§ **Work task**
Your response should reproduce every line of the entries that contains the word "processes".

(Items listed in a dataset)
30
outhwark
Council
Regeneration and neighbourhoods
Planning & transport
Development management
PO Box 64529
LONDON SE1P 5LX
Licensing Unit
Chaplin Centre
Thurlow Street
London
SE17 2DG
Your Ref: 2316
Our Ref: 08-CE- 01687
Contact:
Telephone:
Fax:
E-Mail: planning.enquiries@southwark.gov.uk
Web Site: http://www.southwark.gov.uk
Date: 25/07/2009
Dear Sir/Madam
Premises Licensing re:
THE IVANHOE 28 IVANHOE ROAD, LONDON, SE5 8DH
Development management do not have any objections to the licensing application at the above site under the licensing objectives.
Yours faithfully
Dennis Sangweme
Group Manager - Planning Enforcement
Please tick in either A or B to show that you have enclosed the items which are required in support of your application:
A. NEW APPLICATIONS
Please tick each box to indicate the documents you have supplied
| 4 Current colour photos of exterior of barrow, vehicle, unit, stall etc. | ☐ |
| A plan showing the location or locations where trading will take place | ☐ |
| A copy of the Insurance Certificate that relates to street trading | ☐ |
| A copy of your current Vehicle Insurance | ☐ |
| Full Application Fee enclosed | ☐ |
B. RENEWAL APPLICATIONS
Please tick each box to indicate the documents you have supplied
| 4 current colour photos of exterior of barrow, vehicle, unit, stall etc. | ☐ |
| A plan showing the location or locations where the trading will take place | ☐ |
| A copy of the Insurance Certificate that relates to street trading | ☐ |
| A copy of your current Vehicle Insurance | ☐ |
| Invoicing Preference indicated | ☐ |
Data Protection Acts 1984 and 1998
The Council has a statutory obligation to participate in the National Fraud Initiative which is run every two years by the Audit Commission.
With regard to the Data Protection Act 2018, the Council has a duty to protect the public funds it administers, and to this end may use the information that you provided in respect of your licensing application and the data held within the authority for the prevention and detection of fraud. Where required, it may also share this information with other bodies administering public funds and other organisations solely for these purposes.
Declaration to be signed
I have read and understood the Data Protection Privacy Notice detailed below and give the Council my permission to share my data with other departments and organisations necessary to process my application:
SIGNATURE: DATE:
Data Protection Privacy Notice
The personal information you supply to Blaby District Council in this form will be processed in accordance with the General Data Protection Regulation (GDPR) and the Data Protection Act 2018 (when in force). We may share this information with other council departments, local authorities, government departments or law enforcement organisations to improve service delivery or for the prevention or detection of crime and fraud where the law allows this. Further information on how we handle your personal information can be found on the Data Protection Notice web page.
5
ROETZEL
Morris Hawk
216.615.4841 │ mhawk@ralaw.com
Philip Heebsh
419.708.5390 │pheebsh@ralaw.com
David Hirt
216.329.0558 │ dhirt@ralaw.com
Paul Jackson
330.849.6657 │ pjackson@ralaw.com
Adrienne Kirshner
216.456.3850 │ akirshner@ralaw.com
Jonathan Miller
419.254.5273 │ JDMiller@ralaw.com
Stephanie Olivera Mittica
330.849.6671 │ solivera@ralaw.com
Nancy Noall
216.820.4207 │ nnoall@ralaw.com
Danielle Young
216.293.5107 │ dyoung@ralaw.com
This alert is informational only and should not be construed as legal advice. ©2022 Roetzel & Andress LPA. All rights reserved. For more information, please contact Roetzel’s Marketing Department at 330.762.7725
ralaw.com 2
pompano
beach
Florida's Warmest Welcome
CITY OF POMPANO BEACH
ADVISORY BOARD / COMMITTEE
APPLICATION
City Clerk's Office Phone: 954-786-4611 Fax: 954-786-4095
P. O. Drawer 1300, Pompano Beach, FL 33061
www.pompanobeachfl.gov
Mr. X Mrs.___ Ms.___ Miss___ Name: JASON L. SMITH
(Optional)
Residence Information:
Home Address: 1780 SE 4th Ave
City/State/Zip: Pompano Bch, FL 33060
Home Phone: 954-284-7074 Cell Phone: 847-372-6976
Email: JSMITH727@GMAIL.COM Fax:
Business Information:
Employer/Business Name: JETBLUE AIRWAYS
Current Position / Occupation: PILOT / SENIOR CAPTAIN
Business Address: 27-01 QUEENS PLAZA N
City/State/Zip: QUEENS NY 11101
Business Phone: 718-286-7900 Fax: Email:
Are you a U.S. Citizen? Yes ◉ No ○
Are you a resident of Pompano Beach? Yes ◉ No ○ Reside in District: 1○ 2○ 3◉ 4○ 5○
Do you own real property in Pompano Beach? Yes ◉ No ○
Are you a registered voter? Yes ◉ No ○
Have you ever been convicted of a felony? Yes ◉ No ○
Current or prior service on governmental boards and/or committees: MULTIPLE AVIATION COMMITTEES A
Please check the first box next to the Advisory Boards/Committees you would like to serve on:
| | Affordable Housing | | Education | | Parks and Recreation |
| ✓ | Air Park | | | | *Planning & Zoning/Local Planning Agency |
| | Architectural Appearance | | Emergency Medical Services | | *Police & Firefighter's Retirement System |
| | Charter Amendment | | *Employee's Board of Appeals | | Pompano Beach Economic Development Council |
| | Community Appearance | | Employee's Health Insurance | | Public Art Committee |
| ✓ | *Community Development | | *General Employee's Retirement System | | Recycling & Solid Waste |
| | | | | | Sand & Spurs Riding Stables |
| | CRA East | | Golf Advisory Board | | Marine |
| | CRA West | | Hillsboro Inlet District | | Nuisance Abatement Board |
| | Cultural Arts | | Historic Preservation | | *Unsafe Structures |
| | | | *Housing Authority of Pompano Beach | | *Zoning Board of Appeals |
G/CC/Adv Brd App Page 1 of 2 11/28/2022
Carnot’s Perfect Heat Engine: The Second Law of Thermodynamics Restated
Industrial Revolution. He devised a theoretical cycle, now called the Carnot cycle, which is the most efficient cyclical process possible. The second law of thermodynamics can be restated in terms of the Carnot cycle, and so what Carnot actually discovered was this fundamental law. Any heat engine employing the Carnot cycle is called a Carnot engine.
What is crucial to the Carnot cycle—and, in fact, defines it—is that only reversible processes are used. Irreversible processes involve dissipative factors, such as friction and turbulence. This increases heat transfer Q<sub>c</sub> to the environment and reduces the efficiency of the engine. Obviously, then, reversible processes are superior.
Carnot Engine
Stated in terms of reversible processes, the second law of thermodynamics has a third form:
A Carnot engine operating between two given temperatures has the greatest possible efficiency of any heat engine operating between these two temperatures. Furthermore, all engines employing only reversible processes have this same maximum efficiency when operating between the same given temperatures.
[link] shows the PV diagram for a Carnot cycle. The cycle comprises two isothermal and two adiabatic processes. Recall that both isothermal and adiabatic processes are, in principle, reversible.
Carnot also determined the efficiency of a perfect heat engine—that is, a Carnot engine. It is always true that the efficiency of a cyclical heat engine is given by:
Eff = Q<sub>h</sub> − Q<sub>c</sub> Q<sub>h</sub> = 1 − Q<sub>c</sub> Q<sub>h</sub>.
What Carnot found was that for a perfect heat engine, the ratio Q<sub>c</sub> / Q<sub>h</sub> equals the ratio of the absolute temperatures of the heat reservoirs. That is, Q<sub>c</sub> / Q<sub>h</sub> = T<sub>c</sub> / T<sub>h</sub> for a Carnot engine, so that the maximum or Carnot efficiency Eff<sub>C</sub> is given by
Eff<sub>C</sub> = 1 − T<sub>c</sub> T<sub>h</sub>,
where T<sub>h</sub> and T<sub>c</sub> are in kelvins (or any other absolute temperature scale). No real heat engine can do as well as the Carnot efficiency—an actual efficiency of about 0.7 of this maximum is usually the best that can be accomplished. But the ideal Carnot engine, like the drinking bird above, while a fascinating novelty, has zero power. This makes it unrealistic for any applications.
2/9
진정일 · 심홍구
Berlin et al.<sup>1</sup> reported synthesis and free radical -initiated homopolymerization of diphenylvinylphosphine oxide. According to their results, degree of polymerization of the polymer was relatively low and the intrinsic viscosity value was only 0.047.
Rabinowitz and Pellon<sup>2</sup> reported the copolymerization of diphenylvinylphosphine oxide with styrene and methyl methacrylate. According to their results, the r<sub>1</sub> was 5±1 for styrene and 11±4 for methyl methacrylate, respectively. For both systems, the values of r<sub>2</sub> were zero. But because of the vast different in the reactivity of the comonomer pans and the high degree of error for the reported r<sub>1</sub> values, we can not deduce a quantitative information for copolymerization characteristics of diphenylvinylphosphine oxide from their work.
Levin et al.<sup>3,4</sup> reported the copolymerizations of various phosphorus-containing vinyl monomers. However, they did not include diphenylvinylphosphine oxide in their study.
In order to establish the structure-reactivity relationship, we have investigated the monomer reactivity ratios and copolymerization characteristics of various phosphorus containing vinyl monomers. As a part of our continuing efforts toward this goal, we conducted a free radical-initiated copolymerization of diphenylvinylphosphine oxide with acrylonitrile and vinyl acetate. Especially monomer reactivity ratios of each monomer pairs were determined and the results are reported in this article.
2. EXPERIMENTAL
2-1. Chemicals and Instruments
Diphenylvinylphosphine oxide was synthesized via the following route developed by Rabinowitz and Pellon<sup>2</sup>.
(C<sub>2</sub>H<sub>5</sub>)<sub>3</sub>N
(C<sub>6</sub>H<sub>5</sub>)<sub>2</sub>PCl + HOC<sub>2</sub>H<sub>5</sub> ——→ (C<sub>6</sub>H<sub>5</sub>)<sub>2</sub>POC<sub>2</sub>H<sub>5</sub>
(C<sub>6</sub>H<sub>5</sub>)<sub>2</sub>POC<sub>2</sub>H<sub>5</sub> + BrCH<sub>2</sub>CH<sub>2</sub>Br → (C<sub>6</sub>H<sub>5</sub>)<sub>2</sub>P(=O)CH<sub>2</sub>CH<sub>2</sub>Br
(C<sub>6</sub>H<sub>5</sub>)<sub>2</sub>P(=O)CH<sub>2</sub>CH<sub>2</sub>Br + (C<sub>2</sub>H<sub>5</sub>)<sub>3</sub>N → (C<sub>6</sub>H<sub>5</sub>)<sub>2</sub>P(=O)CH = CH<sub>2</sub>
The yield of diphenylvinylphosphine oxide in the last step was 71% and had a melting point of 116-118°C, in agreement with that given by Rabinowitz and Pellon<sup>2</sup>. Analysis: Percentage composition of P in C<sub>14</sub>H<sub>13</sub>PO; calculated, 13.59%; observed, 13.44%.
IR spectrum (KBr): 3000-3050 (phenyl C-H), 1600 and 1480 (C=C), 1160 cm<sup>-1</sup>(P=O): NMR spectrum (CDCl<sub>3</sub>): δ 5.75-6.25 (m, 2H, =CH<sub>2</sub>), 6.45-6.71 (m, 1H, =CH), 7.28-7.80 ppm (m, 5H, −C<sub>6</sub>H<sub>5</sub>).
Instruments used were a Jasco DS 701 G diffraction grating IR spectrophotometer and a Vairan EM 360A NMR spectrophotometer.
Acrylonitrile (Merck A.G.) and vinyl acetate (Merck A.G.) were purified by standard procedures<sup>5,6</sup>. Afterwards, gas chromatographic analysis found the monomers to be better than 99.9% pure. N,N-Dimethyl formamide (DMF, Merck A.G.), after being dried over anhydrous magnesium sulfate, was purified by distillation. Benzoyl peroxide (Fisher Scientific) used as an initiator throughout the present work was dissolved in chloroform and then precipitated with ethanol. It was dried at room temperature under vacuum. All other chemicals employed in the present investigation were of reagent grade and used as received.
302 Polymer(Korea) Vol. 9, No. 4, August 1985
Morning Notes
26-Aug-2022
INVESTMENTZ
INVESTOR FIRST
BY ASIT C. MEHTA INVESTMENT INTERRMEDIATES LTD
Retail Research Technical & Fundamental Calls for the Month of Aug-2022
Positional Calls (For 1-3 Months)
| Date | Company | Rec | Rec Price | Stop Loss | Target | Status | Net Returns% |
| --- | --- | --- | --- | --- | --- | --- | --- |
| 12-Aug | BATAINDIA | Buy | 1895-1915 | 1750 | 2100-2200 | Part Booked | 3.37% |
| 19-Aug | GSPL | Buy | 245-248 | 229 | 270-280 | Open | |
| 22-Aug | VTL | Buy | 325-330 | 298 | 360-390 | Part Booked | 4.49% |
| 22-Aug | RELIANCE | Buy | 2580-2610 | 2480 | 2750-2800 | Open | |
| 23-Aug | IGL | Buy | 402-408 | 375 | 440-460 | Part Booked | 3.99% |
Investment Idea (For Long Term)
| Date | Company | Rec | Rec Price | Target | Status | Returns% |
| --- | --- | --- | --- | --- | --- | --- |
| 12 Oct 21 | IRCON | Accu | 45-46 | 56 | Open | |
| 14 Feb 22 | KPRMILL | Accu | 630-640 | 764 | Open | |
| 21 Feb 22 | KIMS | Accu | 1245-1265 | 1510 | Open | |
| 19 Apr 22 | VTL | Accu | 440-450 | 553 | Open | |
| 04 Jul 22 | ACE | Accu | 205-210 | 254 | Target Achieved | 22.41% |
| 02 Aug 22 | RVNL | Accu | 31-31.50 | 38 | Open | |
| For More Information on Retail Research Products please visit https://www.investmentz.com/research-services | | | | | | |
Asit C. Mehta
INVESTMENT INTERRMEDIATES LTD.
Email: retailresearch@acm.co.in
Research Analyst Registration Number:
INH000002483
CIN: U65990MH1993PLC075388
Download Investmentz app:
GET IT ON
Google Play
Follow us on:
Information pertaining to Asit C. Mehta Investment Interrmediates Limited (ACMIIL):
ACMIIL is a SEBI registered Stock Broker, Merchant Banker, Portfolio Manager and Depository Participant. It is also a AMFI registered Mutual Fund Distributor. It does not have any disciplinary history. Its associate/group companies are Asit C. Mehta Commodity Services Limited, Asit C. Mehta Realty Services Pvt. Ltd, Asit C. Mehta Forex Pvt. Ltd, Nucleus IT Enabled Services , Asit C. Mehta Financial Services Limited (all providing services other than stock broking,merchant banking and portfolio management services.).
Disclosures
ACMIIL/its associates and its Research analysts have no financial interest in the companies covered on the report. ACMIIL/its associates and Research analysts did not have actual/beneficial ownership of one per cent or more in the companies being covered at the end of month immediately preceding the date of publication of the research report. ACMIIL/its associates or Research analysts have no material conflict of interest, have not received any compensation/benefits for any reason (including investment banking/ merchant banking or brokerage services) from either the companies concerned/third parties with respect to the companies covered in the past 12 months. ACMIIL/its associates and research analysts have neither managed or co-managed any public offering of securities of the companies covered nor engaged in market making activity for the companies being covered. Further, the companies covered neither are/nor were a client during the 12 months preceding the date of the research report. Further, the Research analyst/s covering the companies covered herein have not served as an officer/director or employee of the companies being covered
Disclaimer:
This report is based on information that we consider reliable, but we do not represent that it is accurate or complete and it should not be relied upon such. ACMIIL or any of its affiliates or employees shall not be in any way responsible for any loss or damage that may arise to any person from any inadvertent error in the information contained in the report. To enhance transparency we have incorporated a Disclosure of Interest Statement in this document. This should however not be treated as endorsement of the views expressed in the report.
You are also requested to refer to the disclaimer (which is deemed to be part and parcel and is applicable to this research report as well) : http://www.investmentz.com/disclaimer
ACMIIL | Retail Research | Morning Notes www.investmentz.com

§ **Written solution**
What is crucial to the Carnot cycle—and, in fact, defines it—is that only reversible processes are used. Irreversible processes involve dissipative factors, such as friction and turbulence. This increases heat transfer Q<sub>c</sub> to the environment and reduces the efficiency of the engine. Obviously, then, reversible processes are superior.
Stated in terms of reversible processes, the second law of thermodynamics has a third form:
A Carnot engine operating between two given temperatures has the greatest possible efficiency of any heat engine operating between these two temperatures. Furthermore, all engines employing only reversible processes have this same maximum efficiency when operating between the same given temperatures.
[link] shows the PV diagram for a Carnot cycle. The cycle comprises two isothermal and two adiabatic processes. Recall that both isothermal and adiabatic processes are, in principle, reversible.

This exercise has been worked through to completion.